By the time she reached the upper market, her calves burned and the ash had turned to paste under her boots. The hum was stronger here, less sound than pressure pushing up through the stones until her teeth felt it.
She paused at the edge of a collapsed shopfront. Inside, a wall had fallen across a row of shelves. She slipped between the broken boards, meaning only to rest a minute. The air was cooler here, shadows dense enough to breathe in.
She sat with her back to the wall, arms wrapped around her knees. The quiet pressed close. Her breath sounded too loud.
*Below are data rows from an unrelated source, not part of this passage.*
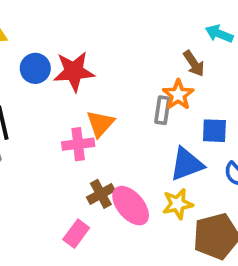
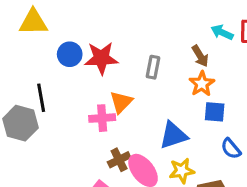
orange star: (178, 95) -> (202, 84), moved
gray rectangle: (162, 110) -> (153, 67), moved
blue triangle: (187, 164) -> (173, 135), moved

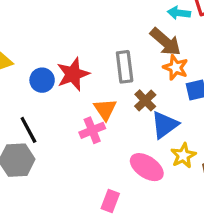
brown arrow: (200, 56) -> (166, 42), size x1.5
gray rectangle: (153, 67) -> (125, 67), size x1.4
brown cross: (119, 160) -> (145, 100), moved

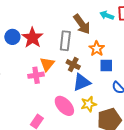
brown arrow: (166, 42) -> (82, 24), moved
red star: (73, 74) -> (32, 38), turned -30
brown cross: (145, 100) -> (73, 65), turned -32

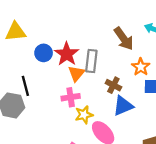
gray rectangle: (65, 41) -> (91, 61), moved
orange triangle: (47, 64) -> (76, 73), moved
yellow star: (89, 104) -> (84, 115), moved

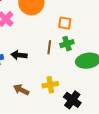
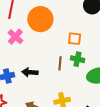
green cross: (67, 44) -> (77, 59), turned 32

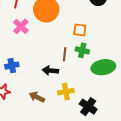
black arrow: (30, 72) -> (50, 70), moved

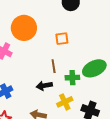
green cross: (82, 50) -> (72, 78), moved

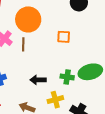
brown line: (54, 66) -> (23, 44), moved

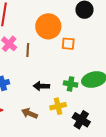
orange circle: (28, 19) -> (48, 26), moved

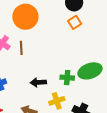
orange circle: (48, 26) -> (25, 17), moved
orange square: (68, 44) -> (75, 22), moved, turned -32

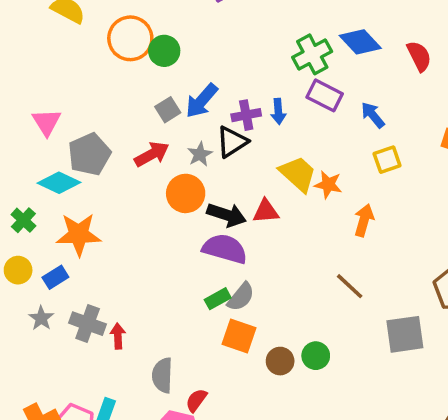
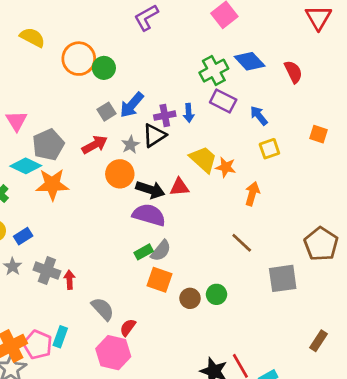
orange star: (79, 234) -> (52, 184), moved
gray semicircle: (162, 375) -> (103, 309), turned 135

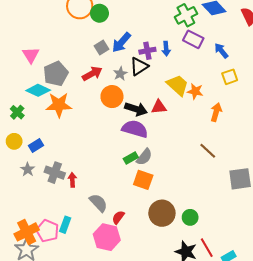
green circle: (216, 294) -> (190, 217), moved
brown circle: (190, 298) -> (162, 213), moved, size x1.6

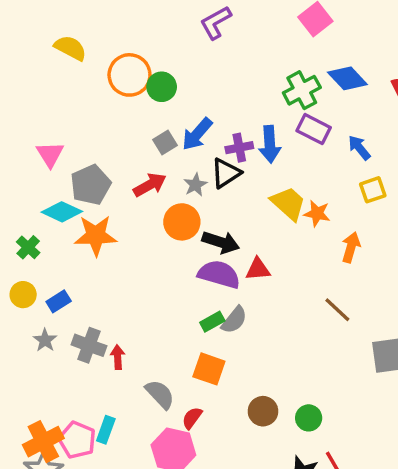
blue arrow: (166, 49) -> (270, 144), size x1.5
red triangle: (159, 107) -> (258, 269), moved
orange square: (143, 180) -> (209, 369), moved
brown circle: (162, 213) -> (263, 411), size x0.7

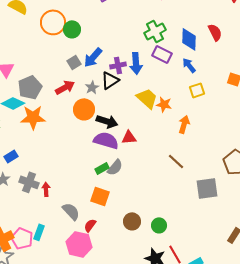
blue diamond: (347, 78) -> (189, 39), moved, turned 45

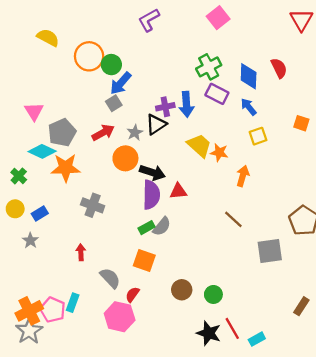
blue arrow: (93, 57) -> (121, 83), moved
purple semicircle: (106, 140) -> (151, 195), turned 75
gray cross: (29, 182) -> (93, 205), moved

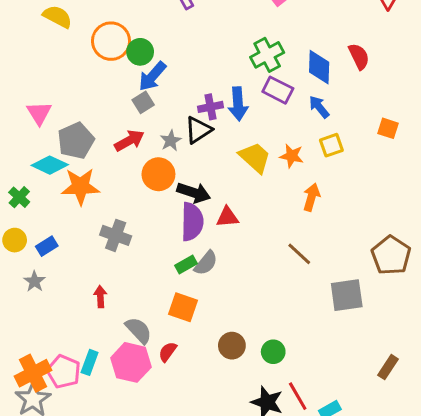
orange star: (219, 153) -> (292, 156), moved
pink hexagon: (120, 317) -> (131, 362), moved

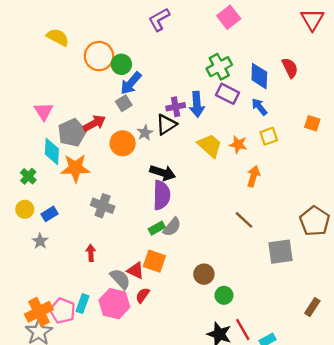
red arrow: (129, 141) -> (94, 123), moved
cyan diamond: (50, 165) -> (52, 152), turned 68
orange circle: (158, 174) -> (123, 143), moved
red triangle: (227, 217) -> (136, 271), moved, turned 30
brown circle: (232, 346) -> (204, 274), moved

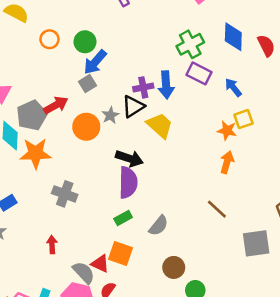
orange circle: (99, 56) -> (49, 39), moved, size x0.6
blue diamond: (259, 76) -> (233, 37), moved
orange star: (238, 144) -> (227, 131), moved
yellow trapezoid: (210, 146) -> (160, 125), moved
gray semicircle: (172, 227) -> (159, 226), moved

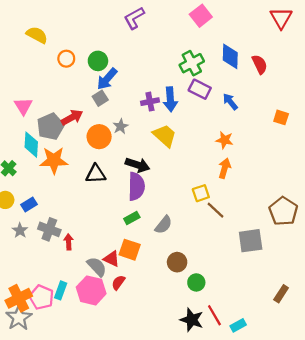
black triangle: (133, 106) -> (96, 174), moved, turned 30
yellow square: (243, 119) -> (201, 193), moved
gray cross: (65, 194) -> (49, 229), moved

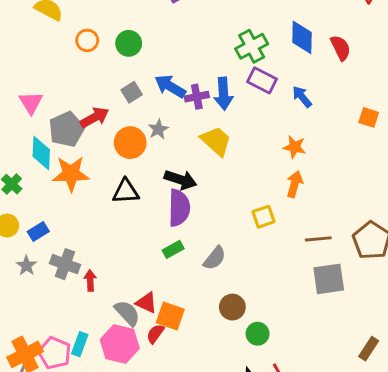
blue arrow: (107, 79) -> (170, 86), moved, turned 80
brown line: (216, 210) -> (318, 239), moved, turned -48
orange square: (130, 250) -> (170, 316), moved

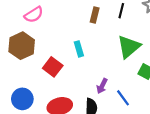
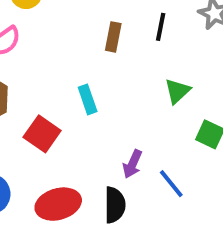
green triangle: (129, 47) -> (177, 91), size x0.6

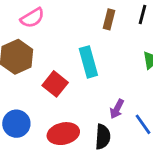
cyan rectangle: (88, 99) -> (88, 62), size x1.5

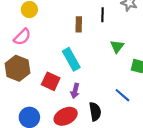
purple arrow: (117, 109) -> (75, 91), moved

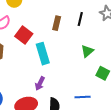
red square: (51, 81) -> (24, 35), moved
blue line: (122, 95) -> (83, 97), turned -56

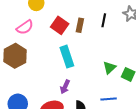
red square: (24, 35) -> (60, 25), moved
green triangle: (87, 51) -> (109, 68), moved

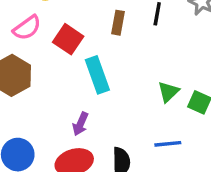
red square: (60, 25) -> (68, 39), moved
purple arrow: (65, 87) -> (80, 124), moved

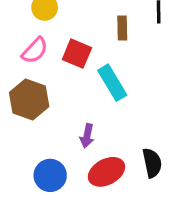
purple arrow: (80, 124) -> (87, 136), moved

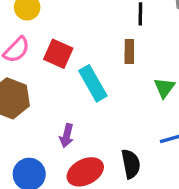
brown rectangle: (122, 28) -> (129, 51), moved

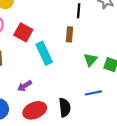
purple arrow: (67, 136) -> (25, 86), turned 40

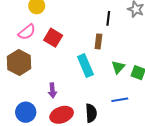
cyan rectangle: (44, 53) -> (85, 66), moved
purple arrow: (25, 86) -> (52, 90), turned -64

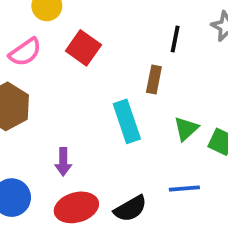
red square: (53, 38) -> (83, 48), moved
black semicircle: (91, 113) -> (130, 209), turned 60

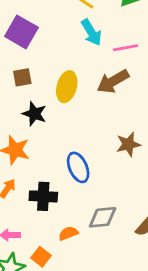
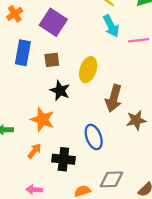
brown arrow: (113, 81) -> (114, 98), moved, turned -48

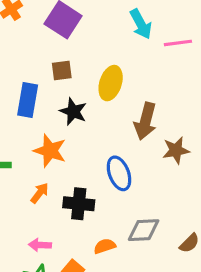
blue rectangle: (23, 53) -> (28, 100), moved

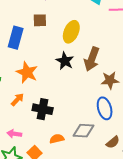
black star: (73, 111) -> (65, 61), moved
blue ellipse: (119, 173) -> (105, 108), moved

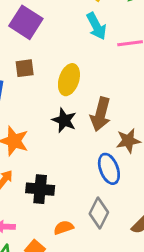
blue ellipse: (105, 108) -> (109, 169), moved
gray diamond: (83, 131) -> (99, 213), turned -60

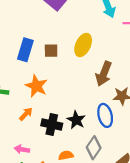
brown square: (25, 68) -> (51, 51), moved
black star: (64, 120) -> (76, 120), moved

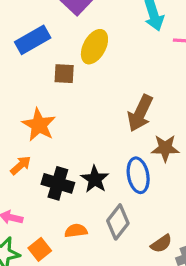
yellow ellipse: (83, 45) -> (94, 47), moved
blue rectangle: (25, 50) -> (33, 40), moved, turned 40

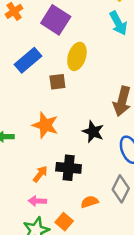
orange arrow: (21, 165) -> (40, 174), moved
black star: (95, 179) -> (93, 132), moved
For the first time since she’d woken, she let herself feel the tremor in her hands.
It didn’t last.
Something moved outside, something slow, deliberate. A heavy scrape, metal against stone. Then again. Closer.
Yara’s head snapped up. The rhythm wasn’t wind or rubble settling. It was weight shifting something large testing the ground.
She froze where she sat, breath caught halfway. Even her heartbeat felt too loud.
Another sound followed, a deep exhale that stirred the ash on the floorboards. It rolled through the ruined street like the sigh of a furnace cooling.
She pressed herself flatter against the wall, willing the dark to make her smaller. The broken spear lay within reach, but she didn’t touch it. It wasn’t a weapon for that kind of noise.
The scrape came once more, nearer now, close enough that she could hear stone crack under its step. Then a long silence – listening.
Yara didn’t move. Not even to breathe.
Outside, something enormous shifted its weight and began to turn toward the sound of her heartbeat.